Coordinate Transformation in Kinematics
In industrial robot programming, the Machine Coordinate System (MCS) is usually taken as the basis. Since humans more intuitively use Cartesian coordinate systems (such as X, Y, Z axes) for thinking and planning, it is necessary to perform coordinate conversion between the Axis Coordinate System (ACS) and the Cartesian space when executing motions.
Transformation in kinematics describes the calculation process required to switch from one coordinate system to another. Coordinate transformations in robot kinematics mainly involve the following two situations:
-
Forward transformation refers to the conversion from the Axis Coordinate System (ACS) to the Cartesian coordinate system. The Cartesian position of the Tool Center Point (TCP) is calculated based on the robot's axis-specific joint coordinates.
-
Inverse transformation refers to the conversion of the TCP position in the Cartesian coordinate system to the Axis Coordinate System (ACS). To drive the actual motion of the robot, it is necessary to convert the desired TCP position and attitude into the axis coordinate parameters of each joint.
4D-SCARA Robot (S_CCZC)
The 4D-SCARA (Selective Compliance Assembly Robot Arm) is a robot with four degrees of freedom (DOF), whose kinematic structure and motor axis configuration are shown in the figure. Motor axes M1, M2, and M4 are rotary axes with the unit of degrees (°), and the arrows indicate their positive rotation directions. The third motor axis M3 is a linear axis with the unit of millimeters (mm), used to realize vertical motion.
The origin of the Machine Coordinate System (MCS) is located at the first joint (M1). When all rotary motor axes (M1, M2, M4) are at 0°, the direction pointed by the SCARA arm is the X-axis.
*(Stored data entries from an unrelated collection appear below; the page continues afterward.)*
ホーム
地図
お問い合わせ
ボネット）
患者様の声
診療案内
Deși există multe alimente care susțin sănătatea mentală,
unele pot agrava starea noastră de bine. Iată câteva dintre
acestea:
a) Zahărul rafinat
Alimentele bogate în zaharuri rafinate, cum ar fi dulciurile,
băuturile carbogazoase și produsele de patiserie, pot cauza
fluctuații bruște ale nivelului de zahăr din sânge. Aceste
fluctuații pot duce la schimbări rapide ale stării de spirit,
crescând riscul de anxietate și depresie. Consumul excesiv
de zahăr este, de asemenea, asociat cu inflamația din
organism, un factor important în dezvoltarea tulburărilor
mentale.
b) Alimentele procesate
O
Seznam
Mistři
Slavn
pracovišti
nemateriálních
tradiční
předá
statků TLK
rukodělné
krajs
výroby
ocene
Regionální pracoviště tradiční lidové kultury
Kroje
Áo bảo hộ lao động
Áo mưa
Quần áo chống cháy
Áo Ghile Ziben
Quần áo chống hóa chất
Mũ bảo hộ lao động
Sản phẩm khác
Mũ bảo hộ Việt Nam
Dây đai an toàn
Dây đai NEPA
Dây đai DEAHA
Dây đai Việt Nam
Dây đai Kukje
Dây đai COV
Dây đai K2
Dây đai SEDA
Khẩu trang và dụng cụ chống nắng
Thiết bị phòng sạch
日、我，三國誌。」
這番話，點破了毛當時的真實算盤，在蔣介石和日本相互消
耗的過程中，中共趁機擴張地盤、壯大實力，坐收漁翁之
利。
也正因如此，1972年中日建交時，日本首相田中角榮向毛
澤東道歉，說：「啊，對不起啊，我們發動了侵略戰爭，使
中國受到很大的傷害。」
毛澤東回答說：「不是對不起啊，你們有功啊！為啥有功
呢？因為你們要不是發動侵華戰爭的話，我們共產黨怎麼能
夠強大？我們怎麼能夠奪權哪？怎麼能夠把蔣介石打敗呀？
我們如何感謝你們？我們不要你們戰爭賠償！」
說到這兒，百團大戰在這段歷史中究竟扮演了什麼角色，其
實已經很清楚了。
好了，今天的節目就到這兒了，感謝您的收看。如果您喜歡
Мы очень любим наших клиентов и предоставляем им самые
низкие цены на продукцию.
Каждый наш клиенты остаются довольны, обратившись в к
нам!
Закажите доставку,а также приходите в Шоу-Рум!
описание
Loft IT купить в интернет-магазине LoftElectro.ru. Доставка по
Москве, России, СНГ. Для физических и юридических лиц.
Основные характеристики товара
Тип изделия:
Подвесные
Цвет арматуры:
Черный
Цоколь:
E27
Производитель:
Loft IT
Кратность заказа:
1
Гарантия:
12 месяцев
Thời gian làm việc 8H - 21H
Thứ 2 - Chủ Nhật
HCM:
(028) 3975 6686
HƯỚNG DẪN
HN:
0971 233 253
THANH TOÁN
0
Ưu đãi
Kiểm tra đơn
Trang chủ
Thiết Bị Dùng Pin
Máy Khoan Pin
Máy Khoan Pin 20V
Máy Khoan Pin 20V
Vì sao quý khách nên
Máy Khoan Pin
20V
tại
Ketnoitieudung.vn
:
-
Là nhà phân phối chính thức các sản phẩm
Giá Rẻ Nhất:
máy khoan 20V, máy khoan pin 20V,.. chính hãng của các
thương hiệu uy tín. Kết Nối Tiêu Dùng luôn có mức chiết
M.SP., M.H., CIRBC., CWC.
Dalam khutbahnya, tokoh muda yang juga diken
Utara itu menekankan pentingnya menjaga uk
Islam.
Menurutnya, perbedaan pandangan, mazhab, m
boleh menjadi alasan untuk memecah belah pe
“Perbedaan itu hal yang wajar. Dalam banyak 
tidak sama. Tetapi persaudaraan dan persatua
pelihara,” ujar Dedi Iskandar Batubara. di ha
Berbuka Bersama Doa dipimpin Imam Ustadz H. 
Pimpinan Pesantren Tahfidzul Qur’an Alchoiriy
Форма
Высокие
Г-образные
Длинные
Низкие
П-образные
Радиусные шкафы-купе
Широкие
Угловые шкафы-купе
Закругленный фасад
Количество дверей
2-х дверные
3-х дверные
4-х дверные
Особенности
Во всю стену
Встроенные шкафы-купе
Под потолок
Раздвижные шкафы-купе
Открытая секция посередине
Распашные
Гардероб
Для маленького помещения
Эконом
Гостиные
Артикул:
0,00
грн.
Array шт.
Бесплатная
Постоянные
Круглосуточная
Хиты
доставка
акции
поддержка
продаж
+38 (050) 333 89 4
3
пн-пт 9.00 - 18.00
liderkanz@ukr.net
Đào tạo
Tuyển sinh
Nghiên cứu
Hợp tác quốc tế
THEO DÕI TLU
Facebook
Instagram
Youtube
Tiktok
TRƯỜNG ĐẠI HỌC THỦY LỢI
This configuration defines the X-axis direction of the MCS. The Y-axis is perpendicular to the X-axis, forming a right-hand Cartesian coordinate system, and the Z-axis is in the vertical direction, consistent with the linear motion of M3.
This configuration ensures high-precision path planning and motion control, and provides a foundation for the robot's efficient performance in industrial tasks.
Installation and Uninstallation
Installation Requirements
This section describes the minimum requirements for the engineering and/or runtime system.
1. Hardware Requirements
Devices supporting the MetaFacture platform (PLC or embedded systems).
2. Software Requirements
Installed MetaFacture development environment.
Operating system support: MetaOS or other compatible platforms.
Relevant library or module dependencies must be available (such as basic I/O libraries).
Installation Process
1. Installation via Library Manager
Open the engineering project in MetaFacture.
Select "Tools" -> "Library Storage" through the menu.
Click Install and open the Kinematics library file.
After successful opening, close the window.
Click "Add Library"
Select Kinematics and click Confirm.
Update Installation
1. Overwrite Installation
Download the latest version of the Kinematics library file.
Open the MetaFacture project, delete the old version of the library in the "Library Manager", and import the new version of the library file.
Save the project and recompile.
2. Version Compatibility Verification
Check whether the new version is compatible with the existing project.
Adjust possible differences between the old and new versions according to the documentation.
Uninstallation Process
1. Uninstallation via Library Manager
Open the MetaFacture project and enter the "Library Manager".
Select the Kinematics library and click "Delete Library" to uninstall the library file.
- Clean Up Project Dependencies
Open the engineering project, check and remove all function blocks or interfaces that use the Kinematics library.
Ensure that there are no errors when the project is recompiled.